● Exercise A:
In the soil respiration text, why has it become increasingly important to understand how climate change will affect respiration? Answer in one to three sentences.
● Exercise B:
Repeat the soil respiration text from "Other contributing observations" to "to be generalised.".
● Exercise C:
Rewrite the paragraph of the soil respiration text that begins "There are no known global networks" as a short list, keeping its main facts.

Given text below:

Main climate application

Soils function as the main terrestrial carbon store; at least twice as much carbon is stored in soils as in the atmosphere (Borken et al., 2002). Respiration (root and microbial) is the second largest carbon flux into the atmosphere after the oceans (Schlesinger & Andrews, 2000) and is probably responsible for the observed variations in net ecosystem carbon exchange (NEE) (Valentini et al. 2000). Thus, it has become increasingly important to improve our understanding of how respiration will be affected by climate change, i.e., by the predicted rise in global mean temperatures. Correctly distinguishing between root and soil microbial respiration has become one of the greatest challenges in soil sciences and it is still not adequately solved; this is reflected in the many different methods used (Kuzyakov, 2002). Temperature sensitivity of soil respiration as determined by the Q10 (the increase in respiration per 10 °C) is a prime driver of carbon circulation (soil – atmosphere) in climate models, yet there is considerable uncertainty about the value and meaning of this term (Bekku et al., 2003).


Contributing baseline GCOS observations

None.


Other contributing observations

There are no known global networks that systematically record soil respiration and there is no accepted standard method for measuring root and soil microbial respiration. The closest to a global data set for soil respiration is presented by Raich & Schlesinger (1992) who summarized the results of about 172 publications (prior to 1992) across 11 biomes. However, in producing this compilation, the authors had to make assumptions in many cases, e.g., use of average growing season or deriving data from figures. Furthermore, many different methods had been used and the associated environmental data were often either not well defined or were inadequate (Irvine & Law, 2002). Moreover, the issue of duration of soil respiration monitoring needs to be addressed if data are to be generalised.
Soil respiration is an integral component of larger ecosystem scale measurements and there is an increasing body of data from eddy flux sites (c. 220), e.g., CarboEurope, Euro-Flux, Asia-Flux, Ko-Flux, Oz-Flux, Fluxnet-Canada, Ameri-Flux, which are all integrated into the Fluxnet initiative.

End of Given text.
Source information below:

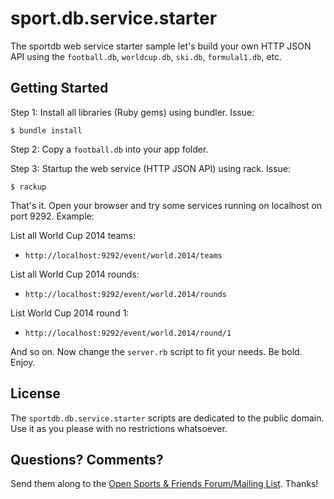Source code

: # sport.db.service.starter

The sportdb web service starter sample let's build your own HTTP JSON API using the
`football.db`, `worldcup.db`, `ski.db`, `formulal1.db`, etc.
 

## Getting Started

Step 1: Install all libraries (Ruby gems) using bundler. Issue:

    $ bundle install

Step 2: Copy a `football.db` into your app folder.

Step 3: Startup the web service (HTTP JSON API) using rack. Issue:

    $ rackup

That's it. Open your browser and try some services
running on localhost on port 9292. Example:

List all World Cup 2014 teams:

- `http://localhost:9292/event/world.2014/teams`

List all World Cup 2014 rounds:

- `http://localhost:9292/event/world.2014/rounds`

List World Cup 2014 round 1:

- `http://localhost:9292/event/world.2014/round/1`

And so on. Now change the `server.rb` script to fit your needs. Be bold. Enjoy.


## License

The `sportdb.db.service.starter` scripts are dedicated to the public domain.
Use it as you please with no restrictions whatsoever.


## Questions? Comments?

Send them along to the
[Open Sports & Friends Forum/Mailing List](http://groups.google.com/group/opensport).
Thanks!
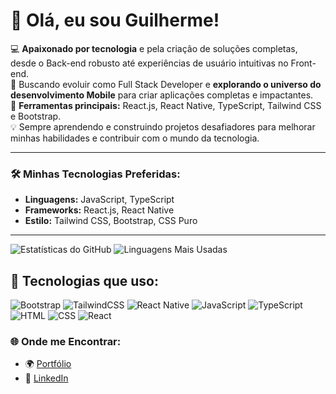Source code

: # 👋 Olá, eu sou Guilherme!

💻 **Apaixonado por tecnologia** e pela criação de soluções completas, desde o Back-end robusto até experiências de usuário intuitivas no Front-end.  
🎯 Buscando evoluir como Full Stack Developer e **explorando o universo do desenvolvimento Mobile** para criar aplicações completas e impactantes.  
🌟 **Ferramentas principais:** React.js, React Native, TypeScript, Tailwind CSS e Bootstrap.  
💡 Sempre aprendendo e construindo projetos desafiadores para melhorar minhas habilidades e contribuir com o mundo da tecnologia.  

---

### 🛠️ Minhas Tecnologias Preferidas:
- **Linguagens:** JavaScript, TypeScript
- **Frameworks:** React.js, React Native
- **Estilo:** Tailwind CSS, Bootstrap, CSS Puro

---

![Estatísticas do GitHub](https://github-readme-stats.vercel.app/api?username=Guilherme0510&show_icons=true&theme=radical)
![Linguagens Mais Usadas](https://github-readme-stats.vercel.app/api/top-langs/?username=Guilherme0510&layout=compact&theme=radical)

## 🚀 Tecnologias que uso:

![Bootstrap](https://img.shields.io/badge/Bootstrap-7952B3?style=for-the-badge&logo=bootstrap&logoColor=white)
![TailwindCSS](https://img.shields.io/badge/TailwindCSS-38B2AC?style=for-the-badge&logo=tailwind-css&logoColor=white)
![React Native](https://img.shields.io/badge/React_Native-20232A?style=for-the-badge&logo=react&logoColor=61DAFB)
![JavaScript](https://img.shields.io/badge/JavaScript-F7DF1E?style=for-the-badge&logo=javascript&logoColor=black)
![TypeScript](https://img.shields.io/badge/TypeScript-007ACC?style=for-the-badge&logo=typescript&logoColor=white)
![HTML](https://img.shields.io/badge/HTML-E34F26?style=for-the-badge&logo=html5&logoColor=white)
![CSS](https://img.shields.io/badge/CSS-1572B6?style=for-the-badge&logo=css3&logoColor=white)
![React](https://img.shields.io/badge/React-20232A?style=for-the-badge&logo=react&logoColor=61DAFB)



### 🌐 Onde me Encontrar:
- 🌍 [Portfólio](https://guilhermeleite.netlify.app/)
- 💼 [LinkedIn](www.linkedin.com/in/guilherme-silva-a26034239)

End of Source information.

● Your solution A:
Soils are the main terrestrial carbon store, holding at least twice as much carbon as the atmosphere. Respiration is the second largest carbon flux into the atmosphere after the oceans and is probably responsible for the observed variations in net ecosystem carbon exchange.

● Your solution B:
Other contributing observations

There are no known global networks that systematically record soil respiration and there is no accepted standard method for measuring root and soil microbial respiration. The closest to a global data set for soil respiration is presented by Raich & Schlesinger (1992) who summarized the results of about 172 publications (prior to 1992) across 11 biomes. However, in producing this compilation, the authors had to make assumptions in many cases, e.g., use of average growing season or deriving data from figures. Furthermore, many different methods had been used and the associated environmental data were often either not well defined or were inadequate (Irvine & Law, 2002). Moreover, the issue of duration of soil respiration monitoring needs to be addressed if data are to be generalised.

● Your solution C:
- No known global networks systematically record soil respiration, and there is no accepted standard method for measuring root and soil microbial respiration.
- The closest to a global data set is Raich & Schlesinger (1992), who summarized about 172 publications from before 1992 across 11 biomes.
- To produce that compilation, the authors often had to make assumptions, such as using an average growing season or deriving data from figures.
- Many different methods had been used, and the associated environmental data were often poorly defined or inadequate (Irvine & Law, 2002).
- The duration of soil respiration monitoring needs to be addressed if data are to be generalized.